Peter observa sin importancia la mano de su tía. La coge y no la encuentra extraña.

– ¿No te das cuenta, Peter? -le pregunta obligándole ahora a examinar la mano-, ha envejecido, está arrugada.

Peter ahora se da cuenta del punto de su tía. Es cierto, su mano está más arrugada que como la recuerda la última vez que la vio.

– Se parece a la mano de mi mamá’ -de pronto añade la tía.

Peter asiente. Le suelta la mano delicadamente y se pierde en su pensar:

 

Es verdad, la mano de mi abuela era muy arrugada, sin embargo su calidez estaba siempre presente, siempre ahí… para mí.

Me deslizaba sus dedos entre los cabellos, me recorrían la cabeza y terminaban en un mimo: apretaban cariñosamente mis mejillas.

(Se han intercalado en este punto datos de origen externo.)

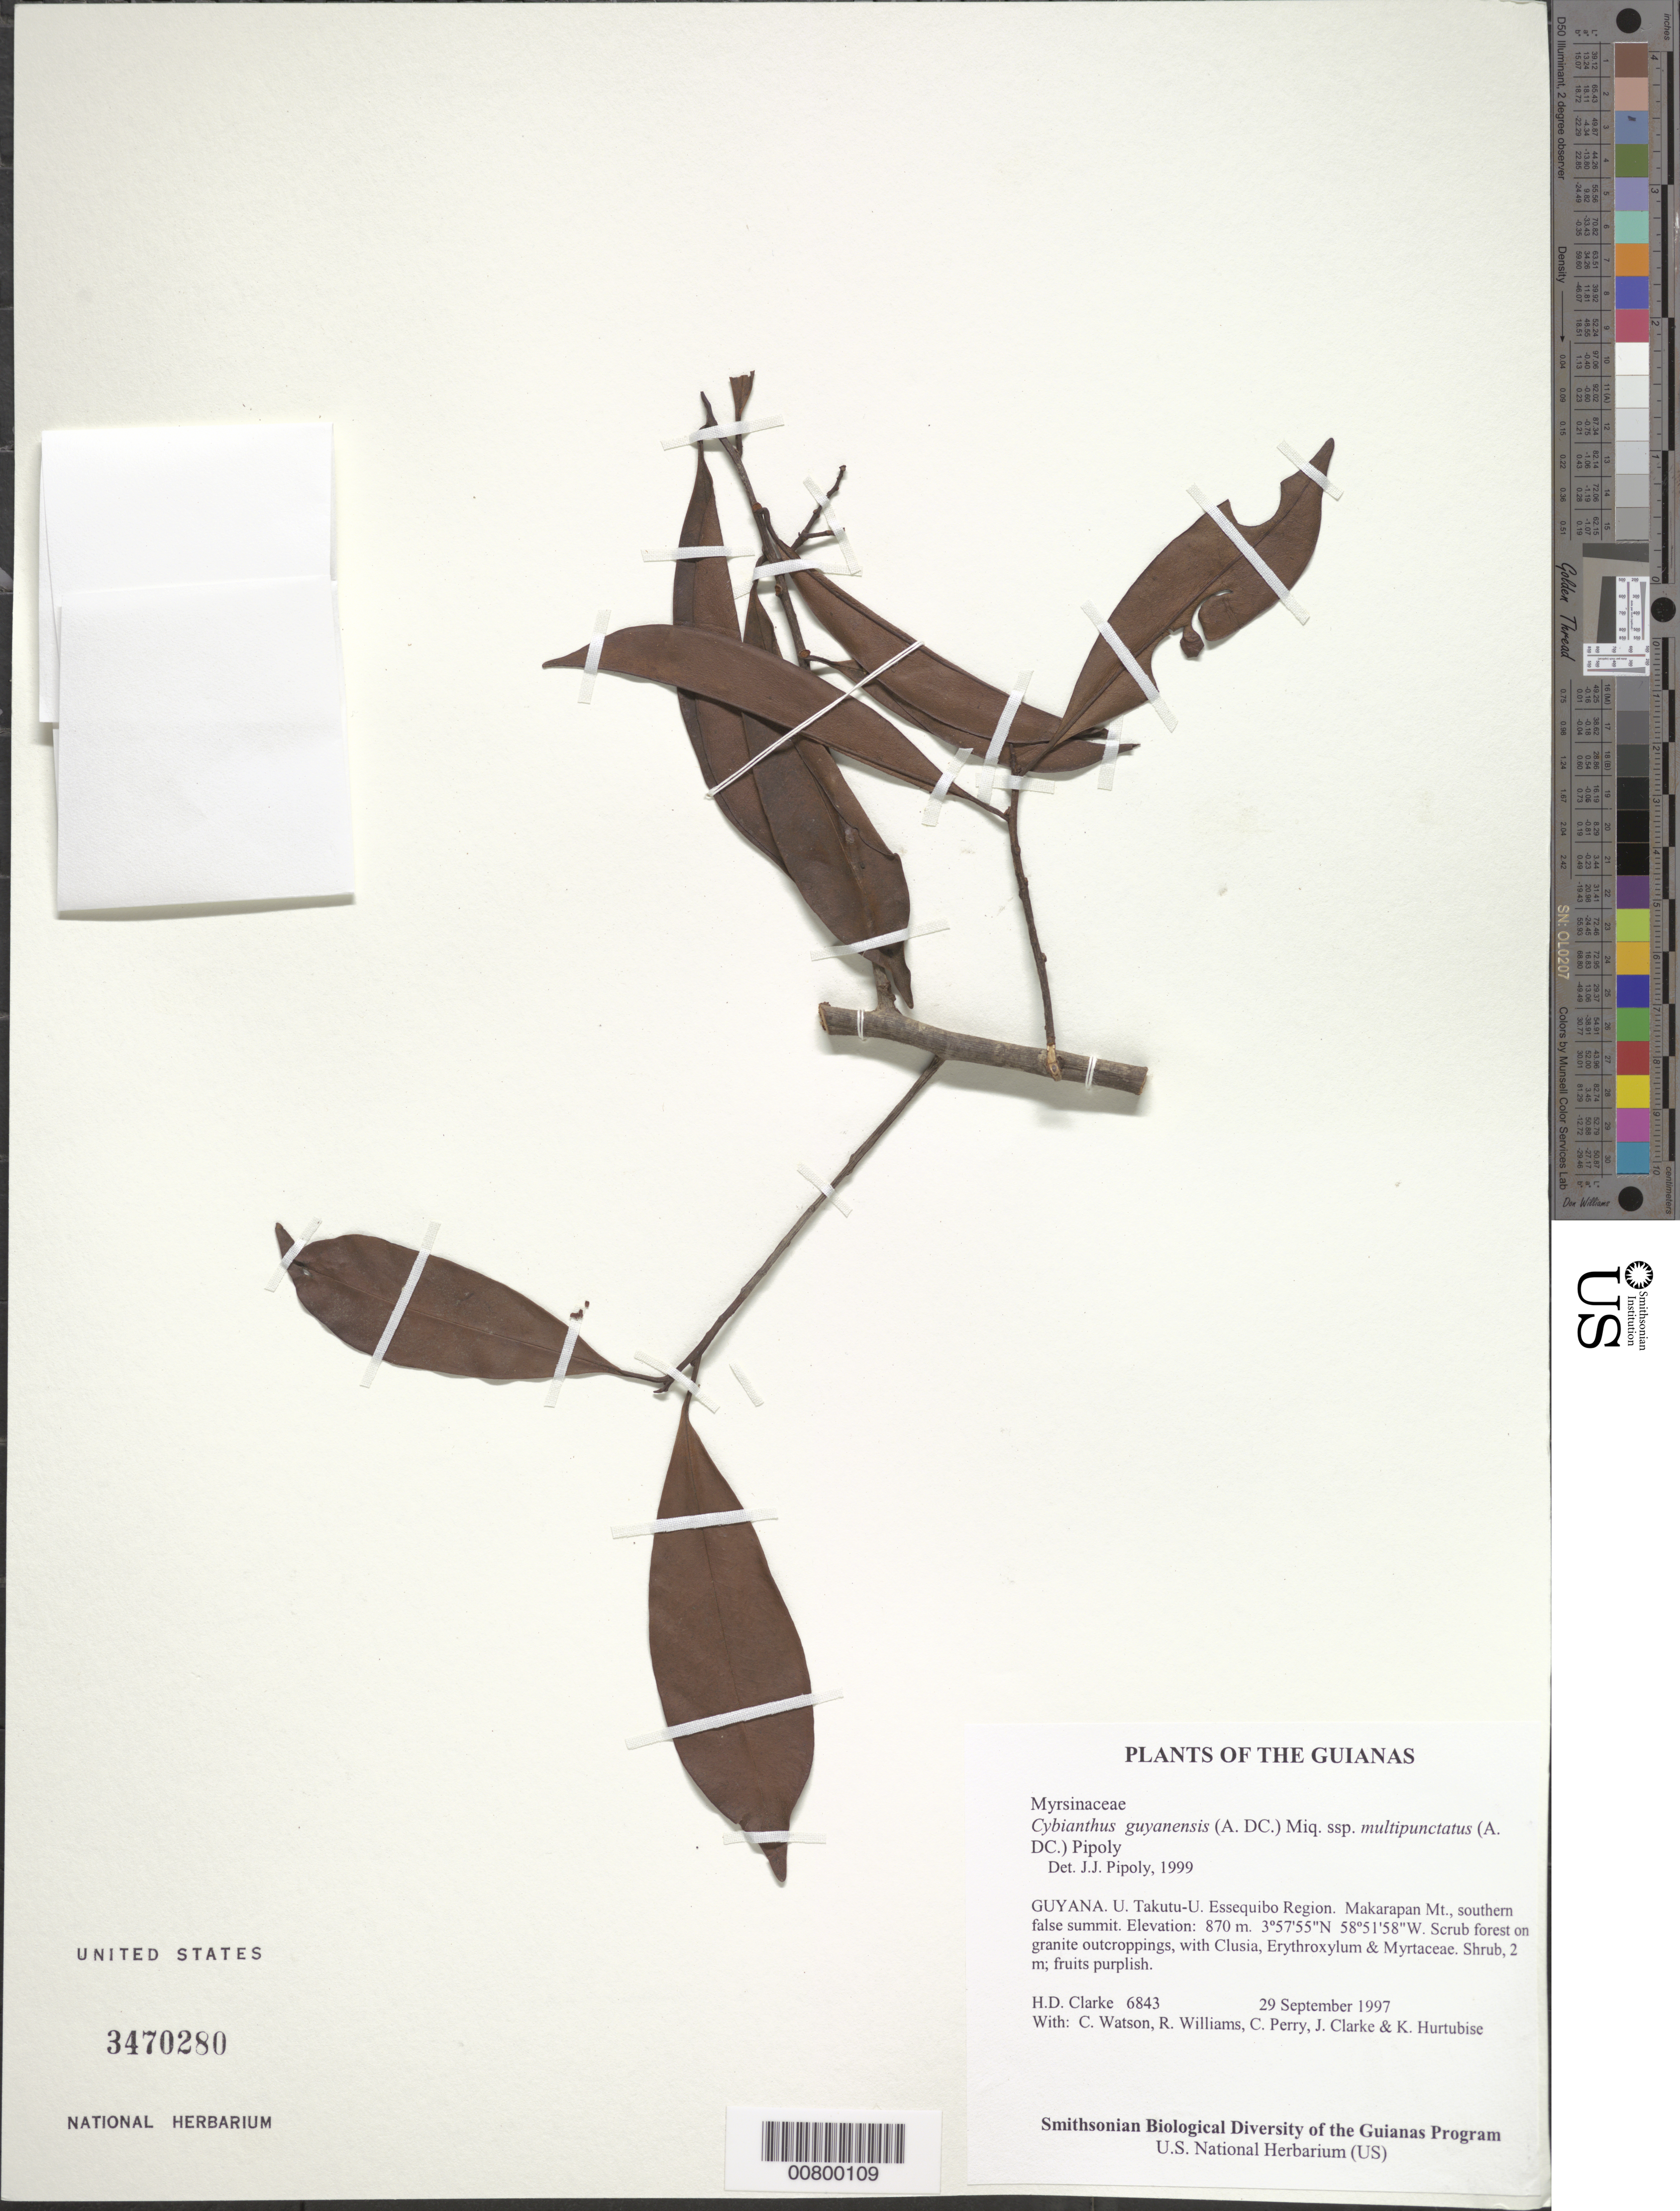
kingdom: Plantae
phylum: Tracheophyta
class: Magnoliopsida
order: Ericales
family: Primulaceae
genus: Cybianthus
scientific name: Cybianthus guyanensis subsp. multipunctatus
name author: (A. DC.) Pipoly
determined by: Pipoly, J. J., III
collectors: H. D. Clarke, C. Watson, R. Williams, C. Perry, J. Clarke & K. Hurtubise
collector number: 6843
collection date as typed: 29 September 1997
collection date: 1997-09-29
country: Guyana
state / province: U. Takutu-U. Essequibo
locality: Makarapan Mt., southern false summit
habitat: Scrub forest on granite outcroppings, with Clusia, Erythroxylum & Myrtaceae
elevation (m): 870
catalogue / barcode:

Su olor, su olor era inigualable: indescriptible, indescifrable e incapturable.

Un día todo desapareció, todo aquello que la identificaba… todo. La permanente tibieza perdió su particularidad, se convirtió en otro gélido corpúsculo inorgánico más de este planeta. Fue asolador despedirme de mi abuela… para siempre.

 

Peter despierta y se vuelve hacia su tía. Por un instante, puede ver en ella a su abuela. Se da cuenta de lo obvio… todos pasan por lo mismo: a todos se les arruga la mano… absolutamente a todos… envejecer.

 

Llegará aquel momento en el cual tendré la mano más arrugada que la de mi tía, la mire y le diga a alguien: ¡Mira! Se parece a la mano de mi abuela.